Madoff feeder fund charged with fraud in connection with investment scheme

[JURIST] Secretary of the Commonwealth of Massachusetts William Galvin [official website] filed a complaint [materials] Wednesday against Fairfield Greenwich Group [corporate website] alleging fraud for their involvement in the Bernard Madoff [JURIST news archive] investment scheme. According to the complaint, Fairfield Greenwich acted as a feeder fund [Investopedia backgrounder], giving their clients access to Madoff's investments. The complaint alleges that of the approximately $7.2 billion in Fairfield's investment assets - more than half of their total assets - 95 percent was invested with Madoff Investment Securities. The charges represent the first regulatory actions [WSJ report] against a feeder fund related to the Madoff fraud case. The allegations cite a:

profound disparity between the due diligence Fairfield represented to its investors that it would conduct with respect to Bernard L. Madoff Investment Securities LLC...and the due diligence it actually conducted, as well as misrepresentations to investors in its Sentry funds about Fairfield's degree of knowledge and comfort with respect to Madoff's operations...[and a] failure [by] Fairfield to disclose to investors the interconnected relationship between Fairfield and Madoff Investments.
In January, Fairfield Greenwich reacted [press release] to Madoff's arrest by stating an intent to represent their clients' interests by aiding authorities. In December, soon after Madoff's arrest, Fairfield Greenwich vowed to pursue recovery [press release, PDF] of their lost assets.

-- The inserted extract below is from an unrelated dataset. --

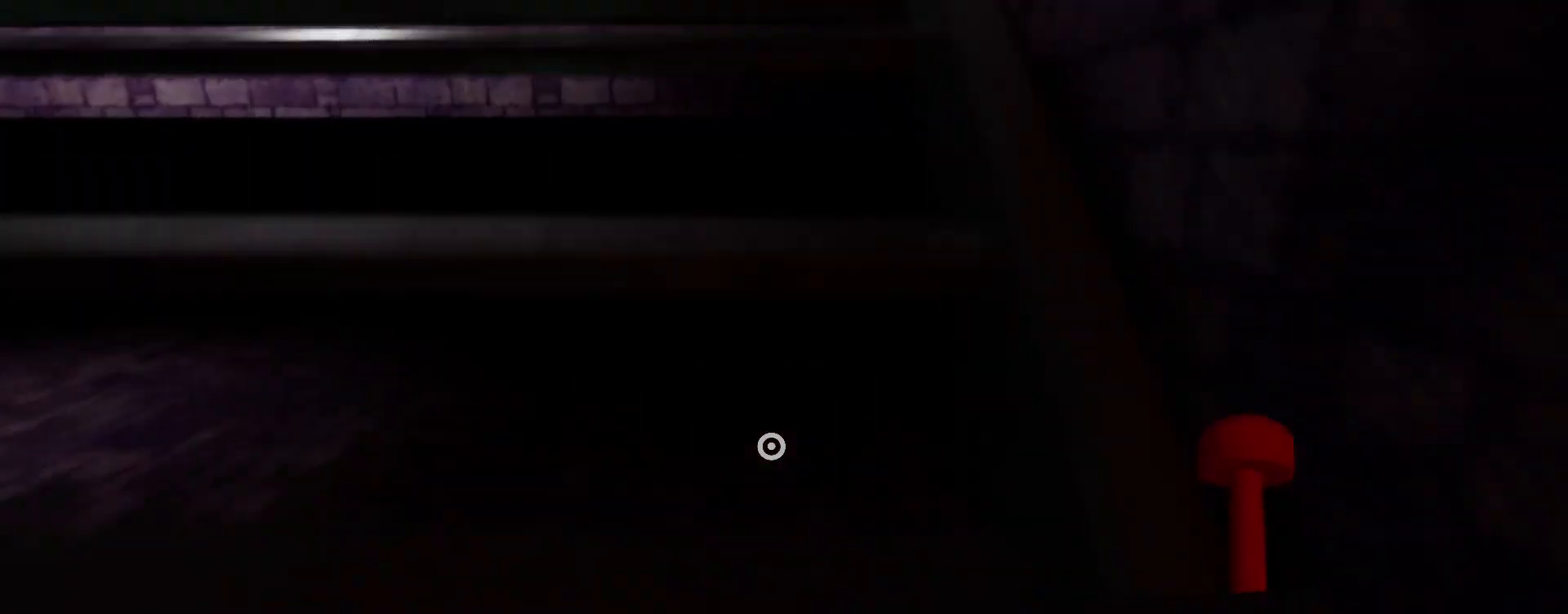
{"keys": ["shift", "w"], "mouse": [], "events": [[33, "space", "down"], [100, "space", "up"], [200, "space", "down"], [267, "space", "up"], [367, "space", "down"], [433, "space", "up"]]}
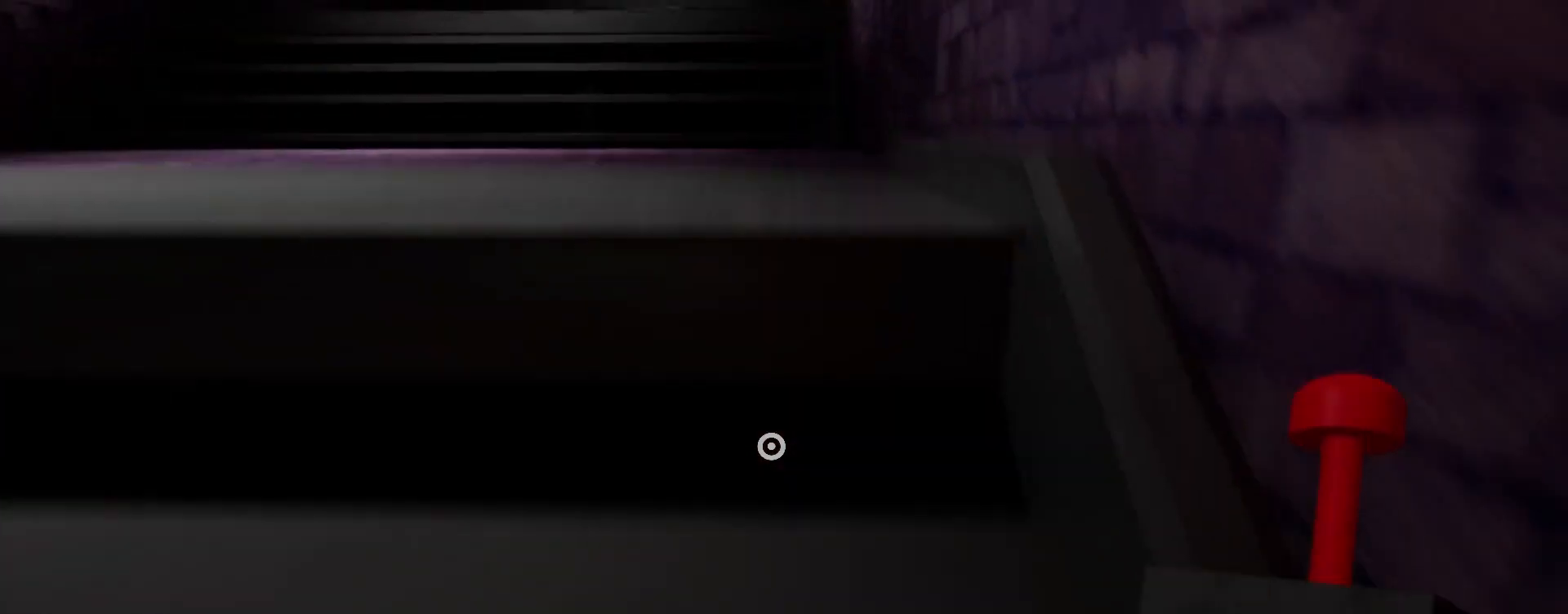
{"keys": ["shift", "w"], "mouse": [], "events": [[33, "space", "down"], [100, "space", "up"], [233, "space", "down"], [300, "space", "up"], [400, "space", "down"], [500, "space", "up"]]}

Last month, Madoff pleaded guilty [JURIST report] to security fraud charges for his alleged involvement in a multi-billion dollar Ponzi scheme. In February, Madoff consented [JURIST report] to a partial judgment [SEC press release] with the US Securities and Exchange Commission (SEC) [official website] over civil charges brought by the SEC to obtain a preliminary injunction and asset freeze against him. The same day, SEC Division of Enforcement Director Linda Thomsen announced she was stepping down from her post [SEC press release]. In the week following Madoff's charges, SEC Chairman Christopher Cox [official profile] said that he would launch an immediate investigation [press release; JURIST report] into how the fraud allegedly perpetrated by Madoff went undetected for so long.